正文部分:
>>>>>

探索:優雅地實現非同步方法的並行化

0611163發表於2023-02-09

接上篇 透過一個示例形象地理解C# async await 非並行非同步、並行非同步、並行非同步的併發量控制

前些天寫了兩篇關於C# async await非同步的部落格,
第一篇部落格看的人多,點贊評論也多,我想應該都看懂了,比較簡單。
第二篇部落格看的人少,點讚的也少,沒有評論。

我很納悶,第二篇部落格才是重點,如此吊炸天的程式碼,居然沒人評論。
部落格中的程式碼,就是.NET圈的大佬也沒有寫過,為什麼這麼說?這就要說到C# async await的語法糖了:
沒有語法糖,程式碼一樣寫,java8沒有語法糖,一樣能寫出高效能程式碼。但有了C# async await語法糖,水平一般的普通的業務程式設計師,哪怕很菜,也能寫出高效能高吞吐量的程式碼,這就是意義!
所以我說頂級大佬沒寫過,因為他們水平高,腦力好,手段多,自然不需要這麼寫。但對於普通程式來說,程式碼寫的複雜了,麻煩不說,BUG頻出。
標題我用了"探索"這個詞,有沒有更好的實踐,讓小白們都容易寫的並行非同步的實踐?

ElasticSearch的效能

下面透過一個es的查詢,來展示並行非同步程式碼的實用價值。
下面是真實環境中部署的服務的測試截圖:

379次es查詢,僅需0.185秒(當然耗時會有波動,零點幾秒都是正常的)。
es最怕的是什麼?是慢查詢,是條件複雜的大範圍模糊查詢。
我的策略是多次精確查詢,這樣可以利用es極高的吞吐能力。

有多快?

  1. 上述截圖只是其中一個測試,查詢分析的時間範圍較小(一個多月的資料量)
  2. 另一個服務介面,分析半年的資料量,大約72億+18億=90億,透過幾千次es請求,從這些資料中分析出結果,僅需幾秒。

為什麼這麼快?

  1. es叢集的伺服器較多,記憶體很大(300G,當然伺服器上不只有es),叢集本身的吞吐量很高。
  2. 並行非同步效能高且吞吐量大!而C#語法糖使得並行非同步容易編寫。

為什麼要使用並行非同步?

既然查詢次數多,單執行緒或同步方式肯定是不行的,必須並行查詢。
並行程式碼,python、java也能寫。
但前同事寫的在雙層迴圈體中多次查詢es的python程式碼,就是同步方式。為什麼不併行查詢呢?並行肯定可以寫,但是能不寫就不寫,為什麼?因為寫起來複雜,不好寫,不好除錯,還容易寫出BUG。
重點是什麼?不僅要寫並行程式碼,還要寫的簡單,不破壞程式碼原有邏輯結構。

普通的非同步方法

普通的非同步方法大家都會寫,用async await就行了,很簡單。下面是我自己寫的,主要是在雙迴圈中多次非同步請求(由於是實際程式碼,不是Demo,所以程式碼有點長,可以大致看一下,主要看await xxx是怎樣寫的):

/// <summary>
/// xxx查詢
/// </summary>
public async Task<List<AccompanyInfo>> Query2(string strStartTime, string strEndTime, int kpCountThreshold, int countThreshold, int distanceThreshold, int timeThreshold, List<PeopleCluster> peopleClusterList)
{
    List<AccompanyInfo> resultList = new List<AccompanyInfo>();
    Stopwatch sw = Stopwatch.StartNew();

    //建立字典
    Dictionary<string, PeopleCluster> clusterIdPeopleDict = new Dictionary<string, PeopleCluster>();
    foreach (PeopleCluster peopleCluster in peopleClusterList)
    {
        foreach (string clusterId in peopleCluster.ClusterIds)
        {
            if (!clusterIdPeopleDict.ContainsKey(clusterId))
            {
                clusterIdPeopleDict.Add(clusterId, peopleCluster);
            }
        }
    }

    int queryCount = 0;
    Dictionary<string, AccompanyInfo> dict = new Dictionary<string, AccompanyInfo>();
    foreach (PeopleCluster people1 in peopleClusterList)

<<<<<

練習任務:
**1.** 正文中提到,379次es查詢一共耗時多少秒?
**2.** 請將正文中從“接上篇 透過一個示例形象地理解C# async”起、一直到“雜了,麻煩不說,BUG頻出。”為止的全部文字重抄一遍。

絕對像素座標資料
>>>>>

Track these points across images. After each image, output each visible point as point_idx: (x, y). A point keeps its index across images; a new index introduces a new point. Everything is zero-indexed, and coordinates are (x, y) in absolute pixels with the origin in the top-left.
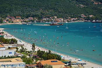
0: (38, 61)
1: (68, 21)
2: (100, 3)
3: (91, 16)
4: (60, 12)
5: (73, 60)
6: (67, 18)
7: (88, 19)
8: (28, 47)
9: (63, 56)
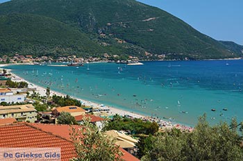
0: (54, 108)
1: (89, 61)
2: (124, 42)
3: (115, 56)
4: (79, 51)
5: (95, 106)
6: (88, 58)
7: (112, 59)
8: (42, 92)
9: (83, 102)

<<<<<
>>>>>

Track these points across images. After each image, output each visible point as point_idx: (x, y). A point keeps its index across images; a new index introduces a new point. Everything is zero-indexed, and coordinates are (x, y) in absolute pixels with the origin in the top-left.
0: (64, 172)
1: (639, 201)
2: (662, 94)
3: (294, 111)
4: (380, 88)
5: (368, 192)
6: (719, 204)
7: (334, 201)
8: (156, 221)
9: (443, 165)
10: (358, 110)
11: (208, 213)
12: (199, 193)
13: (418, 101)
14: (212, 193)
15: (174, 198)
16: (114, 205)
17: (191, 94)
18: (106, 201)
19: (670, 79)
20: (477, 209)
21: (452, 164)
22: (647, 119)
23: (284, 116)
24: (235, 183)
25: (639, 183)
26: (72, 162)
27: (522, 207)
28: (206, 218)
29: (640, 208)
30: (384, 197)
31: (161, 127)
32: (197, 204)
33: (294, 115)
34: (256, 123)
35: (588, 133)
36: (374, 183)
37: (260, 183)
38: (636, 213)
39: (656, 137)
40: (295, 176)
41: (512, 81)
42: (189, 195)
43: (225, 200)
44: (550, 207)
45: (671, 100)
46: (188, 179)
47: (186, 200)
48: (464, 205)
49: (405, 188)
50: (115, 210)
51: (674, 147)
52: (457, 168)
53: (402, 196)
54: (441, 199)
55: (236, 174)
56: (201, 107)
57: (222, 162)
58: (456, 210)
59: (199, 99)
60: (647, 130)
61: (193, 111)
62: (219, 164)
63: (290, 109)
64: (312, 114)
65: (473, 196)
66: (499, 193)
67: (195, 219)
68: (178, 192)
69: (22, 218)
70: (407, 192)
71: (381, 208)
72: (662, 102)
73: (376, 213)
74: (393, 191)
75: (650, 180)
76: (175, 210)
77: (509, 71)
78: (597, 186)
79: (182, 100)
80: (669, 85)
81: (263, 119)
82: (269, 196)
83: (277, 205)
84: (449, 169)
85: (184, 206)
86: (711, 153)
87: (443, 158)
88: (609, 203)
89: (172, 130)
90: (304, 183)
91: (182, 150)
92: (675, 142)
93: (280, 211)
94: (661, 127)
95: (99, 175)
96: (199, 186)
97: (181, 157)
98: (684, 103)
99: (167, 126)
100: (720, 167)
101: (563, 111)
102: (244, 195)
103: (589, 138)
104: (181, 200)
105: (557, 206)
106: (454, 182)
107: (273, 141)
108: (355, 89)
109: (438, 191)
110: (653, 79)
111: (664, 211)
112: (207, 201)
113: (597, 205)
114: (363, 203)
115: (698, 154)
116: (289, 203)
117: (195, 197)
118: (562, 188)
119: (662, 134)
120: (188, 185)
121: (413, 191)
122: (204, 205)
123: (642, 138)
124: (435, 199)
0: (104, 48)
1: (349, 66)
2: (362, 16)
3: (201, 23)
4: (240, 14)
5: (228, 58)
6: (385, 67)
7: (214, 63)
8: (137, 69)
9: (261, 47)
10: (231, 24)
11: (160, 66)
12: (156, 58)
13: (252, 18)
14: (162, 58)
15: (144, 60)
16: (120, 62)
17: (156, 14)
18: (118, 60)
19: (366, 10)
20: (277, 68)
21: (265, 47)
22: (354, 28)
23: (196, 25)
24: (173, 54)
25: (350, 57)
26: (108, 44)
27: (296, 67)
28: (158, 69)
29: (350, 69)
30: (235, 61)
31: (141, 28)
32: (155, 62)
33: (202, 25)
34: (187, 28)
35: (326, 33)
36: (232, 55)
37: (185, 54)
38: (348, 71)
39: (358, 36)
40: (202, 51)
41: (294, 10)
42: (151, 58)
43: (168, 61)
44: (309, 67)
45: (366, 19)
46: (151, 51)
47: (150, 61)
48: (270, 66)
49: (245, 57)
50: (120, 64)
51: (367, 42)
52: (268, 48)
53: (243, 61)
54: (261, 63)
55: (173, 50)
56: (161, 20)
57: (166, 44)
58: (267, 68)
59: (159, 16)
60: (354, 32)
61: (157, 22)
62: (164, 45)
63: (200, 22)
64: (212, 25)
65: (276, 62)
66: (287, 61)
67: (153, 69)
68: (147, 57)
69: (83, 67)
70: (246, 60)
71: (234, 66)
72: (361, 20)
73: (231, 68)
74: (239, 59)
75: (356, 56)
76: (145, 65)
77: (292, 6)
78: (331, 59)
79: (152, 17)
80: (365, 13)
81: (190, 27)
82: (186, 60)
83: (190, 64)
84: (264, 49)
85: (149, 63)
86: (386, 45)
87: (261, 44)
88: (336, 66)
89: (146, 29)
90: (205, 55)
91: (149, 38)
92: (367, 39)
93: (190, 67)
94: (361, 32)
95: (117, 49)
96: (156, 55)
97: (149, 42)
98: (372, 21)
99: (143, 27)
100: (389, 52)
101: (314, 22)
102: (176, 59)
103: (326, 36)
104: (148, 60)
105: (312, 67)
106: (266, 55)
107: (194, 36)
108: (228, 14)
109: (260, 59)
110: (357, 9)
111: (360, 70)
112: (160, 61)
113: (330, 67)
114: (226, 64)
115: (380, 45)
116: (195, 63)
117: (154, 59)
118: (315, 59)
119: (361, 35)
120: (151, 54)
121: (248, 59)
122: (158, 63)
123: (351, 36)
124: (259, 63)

<<<<<
>>>>>

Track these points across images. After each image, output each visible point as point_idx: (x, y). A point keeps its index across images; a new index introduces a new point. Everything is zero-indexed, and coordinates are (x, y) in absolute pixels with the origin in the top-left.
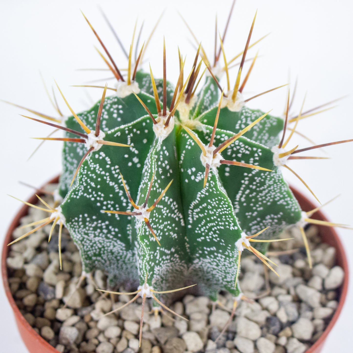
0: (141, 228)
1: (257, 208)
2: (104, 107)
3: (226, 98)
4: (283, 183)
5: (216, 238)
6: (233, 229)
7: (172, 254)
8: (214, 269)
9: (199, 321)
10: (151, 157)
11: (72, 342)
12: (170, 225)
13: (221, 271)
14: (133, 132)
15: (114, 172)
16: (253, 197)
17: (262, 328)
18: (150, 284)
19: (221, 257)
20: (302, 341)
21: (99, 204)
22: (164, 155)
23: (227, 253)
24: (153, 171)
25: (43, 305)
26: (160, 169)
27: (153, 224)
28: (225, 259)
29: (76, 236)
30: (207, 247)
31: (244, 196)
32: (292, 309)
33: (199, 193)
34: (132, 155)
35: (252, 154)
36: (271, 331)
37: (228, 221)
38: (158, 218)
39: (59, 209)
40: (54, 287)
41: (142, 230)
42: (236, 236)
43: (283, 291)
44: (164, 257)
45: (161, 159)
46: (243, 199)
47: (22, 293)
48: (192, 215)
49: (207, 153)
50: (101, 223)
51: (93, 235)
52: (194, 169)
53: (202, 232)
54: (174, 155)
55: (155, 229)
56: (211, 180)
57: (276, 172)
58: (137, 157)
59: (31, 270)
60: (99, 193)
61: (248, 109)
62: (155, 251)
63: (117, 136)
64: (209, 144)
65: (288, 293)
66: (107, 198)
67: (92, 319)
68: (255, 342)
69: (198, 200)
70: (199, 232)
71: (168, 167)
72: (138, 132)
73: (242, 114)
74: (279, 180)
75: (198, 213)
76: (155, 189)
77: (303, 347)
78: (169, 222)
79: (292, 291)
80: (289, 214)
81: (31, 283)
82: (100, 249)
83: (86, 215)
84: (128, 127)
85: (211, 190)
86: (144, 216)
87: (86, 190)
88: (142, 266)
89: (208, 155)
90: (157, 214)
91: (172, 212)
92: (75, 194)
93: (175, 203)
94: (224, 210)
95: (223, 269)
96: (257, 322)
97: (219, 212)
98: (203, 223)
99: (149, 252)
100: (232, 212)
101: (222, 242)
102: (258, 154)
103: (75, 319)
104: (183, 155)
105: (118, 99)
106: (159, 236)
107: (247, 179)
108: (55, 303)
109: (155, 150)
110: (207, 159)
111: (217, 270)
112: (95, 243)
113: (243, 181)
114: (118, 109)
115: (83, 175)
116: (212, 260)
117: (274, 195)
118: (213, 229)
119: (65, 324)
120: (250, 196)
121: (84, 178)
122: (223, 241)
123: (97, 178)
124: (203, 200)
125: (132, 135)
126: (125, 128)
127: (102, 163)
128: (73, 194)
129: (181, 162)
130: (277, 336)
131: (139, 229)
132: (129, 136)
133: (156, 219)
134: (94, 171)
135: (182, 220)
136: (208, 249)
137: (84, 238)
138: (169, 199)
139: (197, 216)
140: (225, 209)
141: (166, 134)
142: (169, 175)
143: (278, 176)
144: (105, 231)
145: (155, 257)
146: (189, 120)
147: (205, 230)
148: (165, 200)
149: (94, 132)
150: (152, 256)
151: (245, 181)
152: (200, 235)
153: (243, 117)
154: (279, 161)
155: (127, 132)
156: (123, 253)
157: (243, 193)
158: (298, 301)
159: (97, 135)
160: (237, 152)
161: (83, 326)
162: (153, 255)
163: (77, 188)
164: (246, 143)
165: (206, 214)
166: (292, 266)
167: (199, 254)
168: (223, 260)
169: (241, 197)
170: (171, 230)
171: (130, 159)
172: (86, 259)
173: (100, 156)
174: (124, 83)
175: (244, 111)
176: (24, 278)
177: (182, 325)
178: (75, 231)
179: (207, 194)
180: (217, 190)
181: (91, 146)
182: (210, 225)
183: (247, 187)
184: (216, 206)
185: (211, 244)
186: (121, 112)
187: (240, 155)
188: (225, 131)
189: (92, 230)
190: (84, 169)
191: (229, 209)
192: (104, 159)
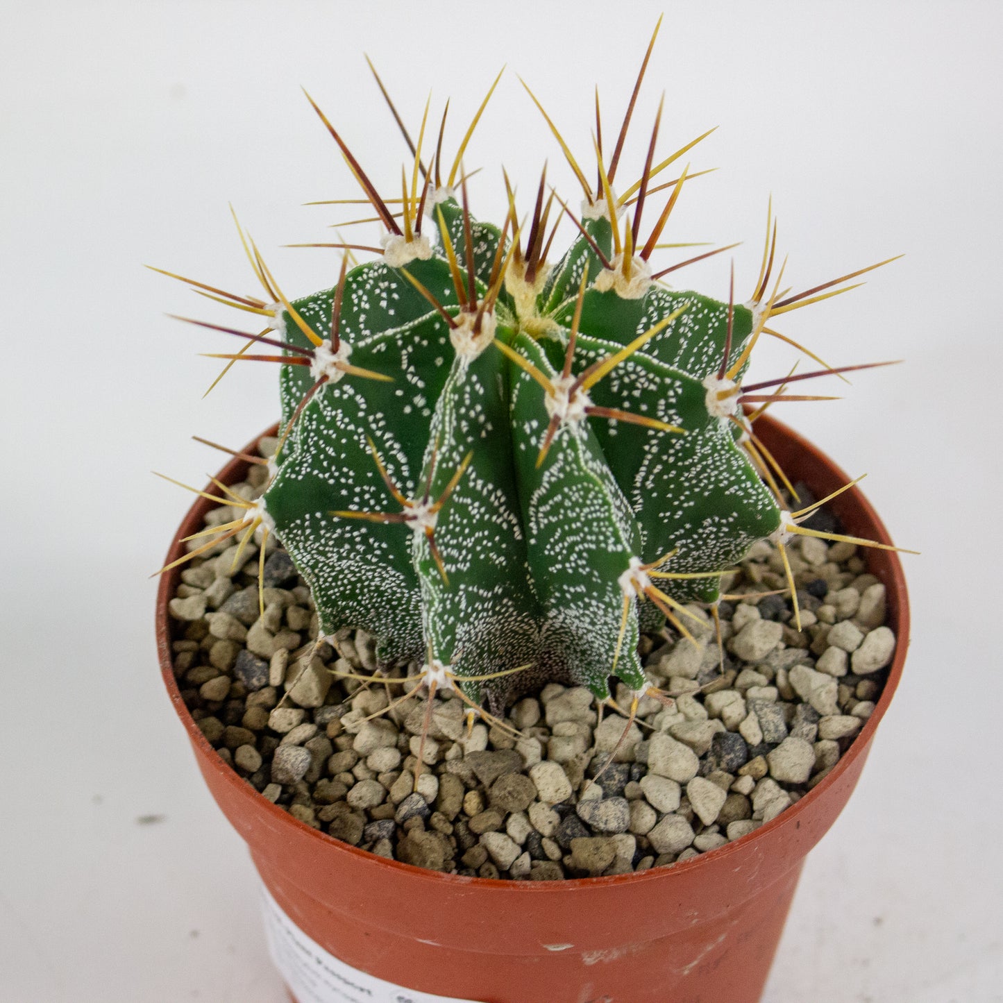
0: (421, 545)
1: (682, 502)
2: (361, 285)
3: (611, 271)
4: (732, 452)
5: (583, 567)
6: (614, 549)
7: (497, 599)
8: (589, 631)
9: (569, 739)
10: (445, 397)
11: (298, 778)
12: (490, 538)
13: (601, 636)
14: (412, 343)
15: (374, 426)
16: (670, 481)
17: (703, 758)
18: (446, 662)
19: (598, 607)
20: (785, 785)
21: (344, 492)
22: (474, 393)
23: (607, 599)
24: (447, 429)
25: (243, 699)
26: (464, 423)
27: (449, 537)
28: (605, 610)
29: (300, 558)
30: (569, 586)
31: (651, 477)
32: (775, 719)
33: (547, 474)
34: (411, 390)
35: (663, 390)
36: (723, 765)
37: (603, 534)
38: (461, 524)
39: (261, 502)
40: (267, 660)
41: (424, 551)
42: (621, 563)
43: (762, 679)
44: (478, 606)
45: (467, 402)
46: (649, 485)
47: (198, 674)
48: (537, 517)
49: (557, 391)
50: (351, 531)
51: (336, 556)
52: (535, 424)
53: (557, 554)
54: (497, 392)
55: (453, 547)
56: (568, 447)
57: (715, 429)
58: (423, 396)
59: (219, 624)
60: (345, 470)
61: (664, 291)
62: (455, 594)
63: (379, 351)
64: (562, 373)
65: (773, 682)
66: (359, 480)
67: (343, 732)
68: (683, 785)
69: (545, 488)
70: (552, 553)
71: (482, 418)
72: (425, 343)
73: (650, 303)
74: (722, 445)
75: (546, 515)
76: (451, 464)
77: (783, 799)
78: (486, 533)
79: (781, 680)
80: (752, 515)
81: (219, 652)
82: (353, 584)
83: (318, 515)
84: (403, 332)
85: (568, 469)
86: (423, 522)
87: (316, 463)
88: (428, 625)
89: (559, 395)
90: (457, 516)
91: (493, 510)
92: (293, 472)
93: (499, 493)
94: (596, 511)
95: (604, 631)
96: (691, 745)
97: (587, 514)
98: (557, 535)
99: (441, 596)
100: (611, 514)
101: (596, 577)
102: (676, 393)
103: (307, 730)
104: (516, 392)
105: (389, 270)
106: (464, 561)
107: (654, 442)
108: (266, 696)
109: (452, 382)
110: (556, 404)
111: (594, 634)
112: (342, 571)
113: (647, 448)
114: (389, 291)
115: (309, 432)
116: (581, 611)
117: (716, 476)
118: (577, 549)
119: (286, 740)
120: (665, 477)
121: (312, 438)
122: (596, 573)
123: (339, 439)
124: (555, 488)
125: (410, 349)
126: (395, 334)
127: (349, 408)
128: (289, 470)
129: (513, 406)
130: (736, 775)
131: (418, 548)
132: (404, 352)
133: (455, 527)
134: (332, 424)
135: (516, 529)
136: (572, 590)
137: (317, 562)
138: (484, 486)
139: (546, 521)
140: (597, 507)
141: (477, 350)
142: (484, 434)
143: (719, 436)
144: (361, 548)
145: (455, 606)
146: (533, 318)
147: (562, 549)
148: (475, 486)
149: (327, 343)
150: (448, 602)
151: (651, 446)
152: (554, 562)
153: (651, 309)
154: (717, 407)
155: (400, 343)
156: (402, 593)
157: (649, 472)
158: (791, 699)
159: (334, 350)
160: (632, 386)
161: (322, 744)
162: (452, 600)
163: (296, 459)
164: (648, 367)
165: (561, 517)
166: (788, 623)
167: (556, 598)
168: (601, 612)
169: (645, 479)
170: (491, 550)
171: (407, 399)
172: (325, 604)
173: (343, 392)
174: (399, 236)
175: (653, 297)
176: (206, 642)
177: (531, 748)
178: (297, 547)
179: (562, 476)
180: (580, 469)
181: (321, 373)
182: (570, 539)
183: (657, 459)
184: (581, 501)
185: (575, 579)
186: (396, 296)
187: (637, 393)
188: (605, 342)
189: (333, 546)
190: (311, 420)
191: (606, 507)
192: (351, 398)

<<<<<

練習答案:
**1.** 僅需0.185秒。

**2.**
接上篇 透過一個示例形象地理解C# async await 非並行非同步、並行非同步、並行非同步的併發量控制

前些天寫了兩篇關於C# async await非同步的部落格,
第一篇部落格看的人多,點贊評論也多,我想應該都看懂了,比較簡單。
第二篇部落格看的人少,點讚的也少,沒有評論。

我很納悶,第二篇部落格才是重點,如此吊炸天的程式碼,居然沒人評論。
部落格中的程式碼,就是.NET圈的大佬也沒有寫過,為什麼這麼說?這就要說到C# async await的語法糖了:
沒有語法糖,程式碼一樣寫,java8沒有語法糖,一樣能寫出高效能程式碼。但有了C# async await語法糖,水平一般的普通的業務程式設計師,哪怕很菜,也能寫出高效能高吞吐量的程式碼,這就是意義!
所以我說頂級大佬沒寫過,因為他們水平高,腦力好,手段多,自然不需要這麼寫。但對於普通程式來說,程式碼寫的複雜了,麻煩不說,BUG頻出。